With regard to the North West Regional Hospital and the Mersey Community Hospital, both the NWRH and the MCH are running modified clinics from 11 to 29 May 2020. Full services will begin commencement in June 2020.
Telehealth is offered as an option for the following specialist clinics -
- in the south, there is rheumatology, the inflammatory spinal/spinal assessment clinic, renal, vascular, neurology and respiratory clinics. Clinics are being added as appropriate and in consultation with Telehealth Tasmania.
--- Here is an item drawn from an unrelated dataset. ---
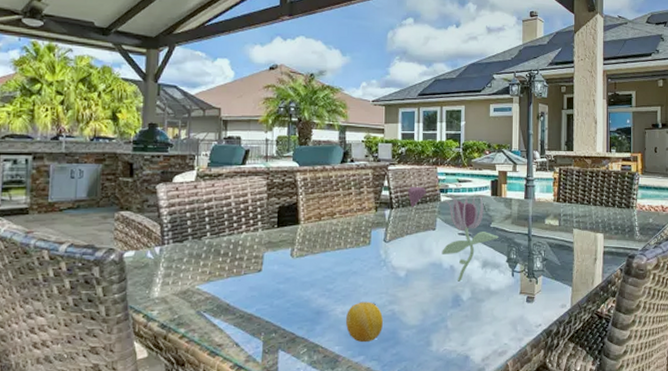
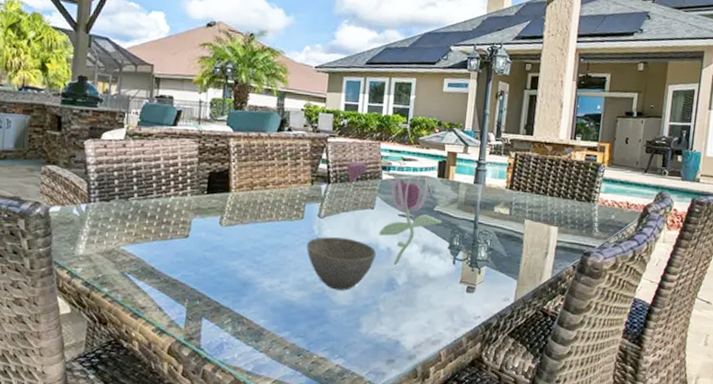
fruit: present [345,301,383,342] -> none [272,277,312,318]
bowl: none [374,260,440,311] -> present [306,237,376,290]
- for hospitals in the north and north-west, telehealth has been offered in all clinics at the LGH, the NWRH and the MCH.
2. (b) Telehealth is offered in the following hospital outpatient clinics -
- telehealth has been available in all clinics at all hospitals based on the clinical need of the patient. Face-to-face appointments are offered when clinically indicated by the treating doctor. The use of telehealth has been very positive in pre-screening new patients before the face-to-face visit. In some instances it has meant the patient does not need to attend and reduces the total number of visits, assisting with social distancing in busy clinics.